Study questions
**1)** Answer these questions using the article about roundabouts in Marion, one answer per line:
(a) According to the city engineer, how many roundabout projects could start in 2015?
(b) How much state funding is the mini roundabout getting, and what share of the cost would it cover?
(c) What does council member Mary Lou Pazour say the city is buying at the intersection?
**2)** Continue the article about roundabouts in Marion, starting after its final sentence.

BEGIN Page text

Dec. 18, 2014 2:00 am
So it looks like 2015 will be the year of the roundabout in Marion.
Steady now. Don't get dizzy.
Marion City Engineer Dan Whitlow says as many as four roundabout projects could start rolling in 2015. That includes the granddaddy of them all, the eagerly anticpated/long-dreaded roundabout at Seventh Avenue and Seventh Street on the main east-west route through town.
Once a white-hot issue in Marion, I sense opposition to these concrete Christmas wreaths is now a slow smolder. But angst persists.
When I checked in with the Marion City Council Tuesday evening, I heard a mini debate over a 'mini roundabout.” Turns out it's in my own neighborhood, at the intersection of 29th Avenue and 35th Street, also known as the intersection I pass through repeatedly in a never-ending effort to turn my paycheck over to Hy-Vee and its helpful smiles.
It's a bear of an intersection during commute times, and locals have been calling for a four-way stop. Instead, it looks like we're getting a mini roundabout, thanks to $164,000 in state Traffic Safety Improvement funding that would cover 80 percent of the cost. The City Council is expected to take up an engineering contract tonight.
Not everyone is feeling big excitement about this mini roundabout. Council member Mary Lou Pazour questioned whether '$400” worth of stop signs would be better. She also insists the project is pricier than advertised because the city is buying two homes at the intersection to make room.
Mayor Snooks Bouska is worried that heavy traffic on 29th Avenue will strand 35th Street drivers at the roundabout's mouth. 'Who's going to allow people on 35th to get into the process?” Bouska asked.
'That is kind of the magic of a roundabout,” Whitlow said. He then explained how motorists entering the roundabout tend to briefly 'pause and hold,” leaving time for others to enter the flow.

END Page text
BEGIN Given entries

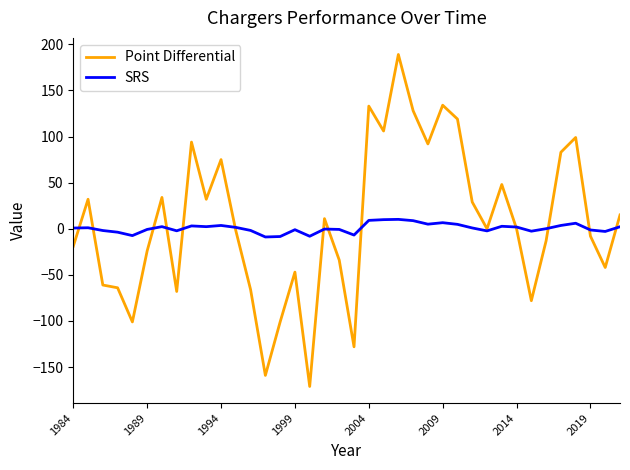

What is the highest value of the SRS series?

10.2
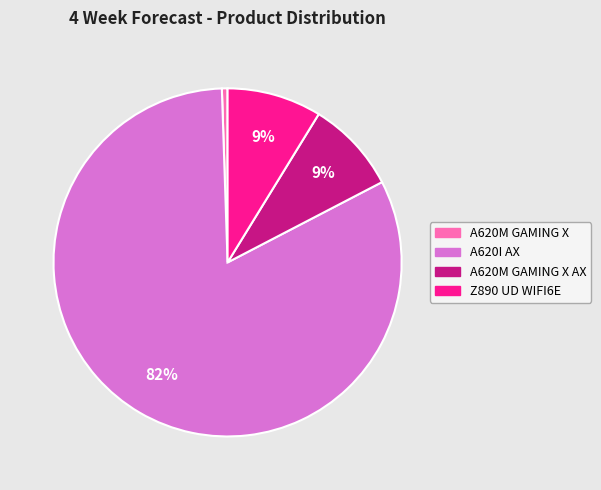

Is there any slice that represents more than half of the pie?

Yes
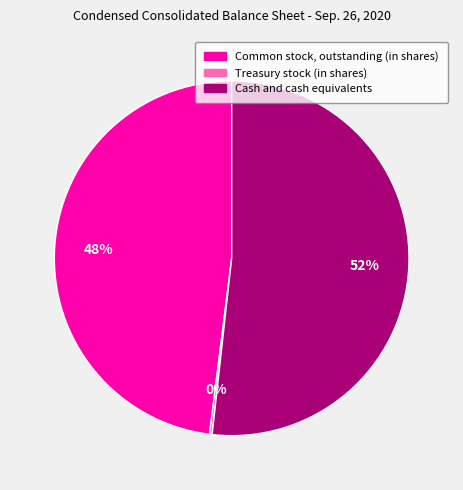

What is the largest slice in the pie chart?

Cash and cash equivalents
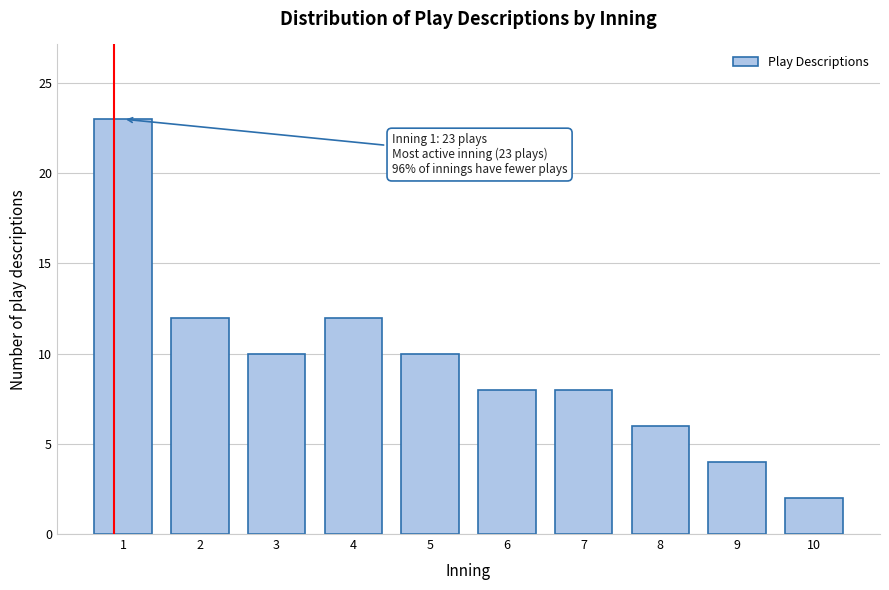

Reading left to right, list all the values displayed in this chart.

1=23	2=12	3=10	4=12	5=10	6=8	7=8	8=6	9=4	10=2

END Given entries

Exercise results
**1)**
(a) As many as four.
(b) $164,000, covering 80 percent of the cost.
(c) Two homes.

**2)**
Whitlow says a four-way stop won't work because lined-up traffic would block residential driveways. Traffic signals would cost $500,000. And those two houses at issue were going to be purchased anyway, because the city knows that, eventually, the intersection will need to be expanded. Traffic flow will increase as development blossoms to the north.
In fact, in 10 years, Whitlow said our mini roundabout could become a full-sized one. They grow up so fast.
Whitlow said two other roundabouts are slated along Sixth Avenue, one at 15th Street and the other near 27th Street as Sixth Avenue expands eastward as part of the Central Corridor project. Another future roundabout is in the works for Alburnett Road and Echo Hill Road in far north Marion.
Some folks love them, some hate them, and a few think they're a U.N. plot. But I expect once they're in place, most people likely will shrug, slow down and drive on through. Even that slow smolder may be snuffed out, although 2015 is a big city election year. Roundabouts have become shorthand for concerns over all sorts of changes, initiatives and pricey projects being pursued in the name of growth and improvement. So this debate may keep going around and around.